Speaker
Description
Astrophysical measurements of positron and electron cosmic ray spectra by PAMELA and ATIC experiments have observed a rise in the positron fraction starting at $E \sim 10$ GeV and extending up to $E \sim 100$ GeV, as well as broad excess in the total $e^{+}+e^{-}$ spectrum extending from several hundred GeV to $O$ (TeV). This could be explained with dark matter annihilation $\chi {\chi}$ into $e^{+}e^{-}$; but it requires larger annihilation cross section than what is allowed by thermal relic abundance. And also to avoid antiproton constraints from the observational data of the PAMELA experiment and to generate hard $e^{+}e^{-}$ spectra, the dark matter should annihilate largely into leptons, pions, kaons and other light states.
Annihilation of the dark matter into the new force carrier, which would then decay into kinematically accessible standard model states. A new GeV-scale force in the dark sector could therefore naturally generate both a large annihilation cross-section via Sommerfeld enhancement and the observed $e^{+}e^{-}$ spectra.
If dark matter is self-interacting, either via exchange of standard model gauge boson or due to some new force, then the Sommerfeld enhancement must be taken into account when computing annihilation cross sections in the present day galactic halo.
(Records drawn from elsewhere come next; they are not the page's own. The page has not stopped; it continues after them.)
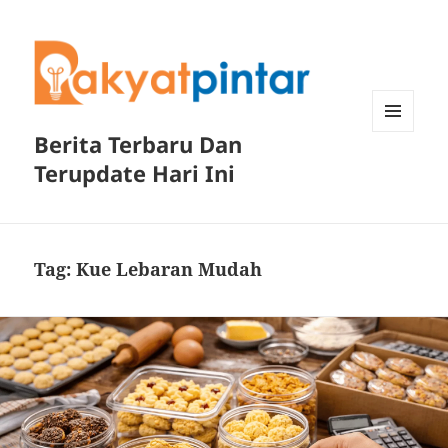
Berita Terbaru Dan
MENU
DAN
Terupdate Hari Ini
WIDGET
Tag:
Kue Lebaran Mudah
The presence of light force carriers$(~ \text{GeV})$ coupling to the dark matter would naturally lead to atypical dark matter annihilation signatures with zero or small branching ratios into hadrons, gauge bosons and hard spectrum of leptons, pions and other lighter states. The provided mass of the force carrier was less than twice the proton mass so, no excess antiprotons would be produced.
In general GeV scale, a new dark force could naturally generate both a large annihilation cross-section via Sommerfeld enhancement and the observed $e^{+}e^{-}$ spectra without violating observational antiproton constraints.
In order to consider various dark matter annihilation models, Experimental data of PAMELA and ATIC needs high cross-section values or boost factors than our cosmological expectation. We introduce a new force or mediator particle to address these observational anomalies. In our model, a dark matter particle annihilates in the standard model particle via a new force carrier $\phi$. And this force carrier exchanges many times before annihilation in a standard model particle, due to this new force our estimated cross-section enhances via the Sommerfeld factor of Yukawa Potential. Additionally, with this phenomenology, we can naturally fit the astrophysical data from PAMELA and ATIC without the need for a larger boost factor.